[Dataset entries]
----------------------------------------

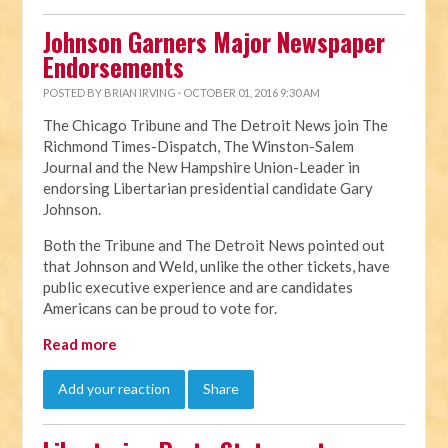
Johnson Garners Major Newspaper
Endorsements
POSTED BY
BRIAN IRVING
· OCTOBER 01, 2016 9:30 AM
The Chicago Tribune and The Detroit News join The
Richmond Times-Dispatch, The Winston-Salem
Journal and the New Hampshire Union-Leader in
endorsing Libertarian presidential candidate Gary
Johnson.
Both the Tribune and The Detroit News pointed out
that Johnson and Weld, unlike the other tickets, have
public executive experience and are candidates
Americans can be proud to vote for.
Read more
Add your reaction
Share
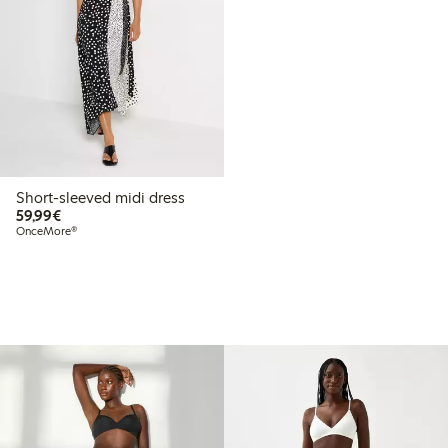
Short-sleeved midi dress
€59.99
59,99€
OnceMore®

----------------------------------------

* Exercise
Out of the data above, return each line where the word "Tribune" can be found.

* Exercise solution
The Chicago Tribune and The Detroit News join The
Both the Tribune and The Detroit News pointed out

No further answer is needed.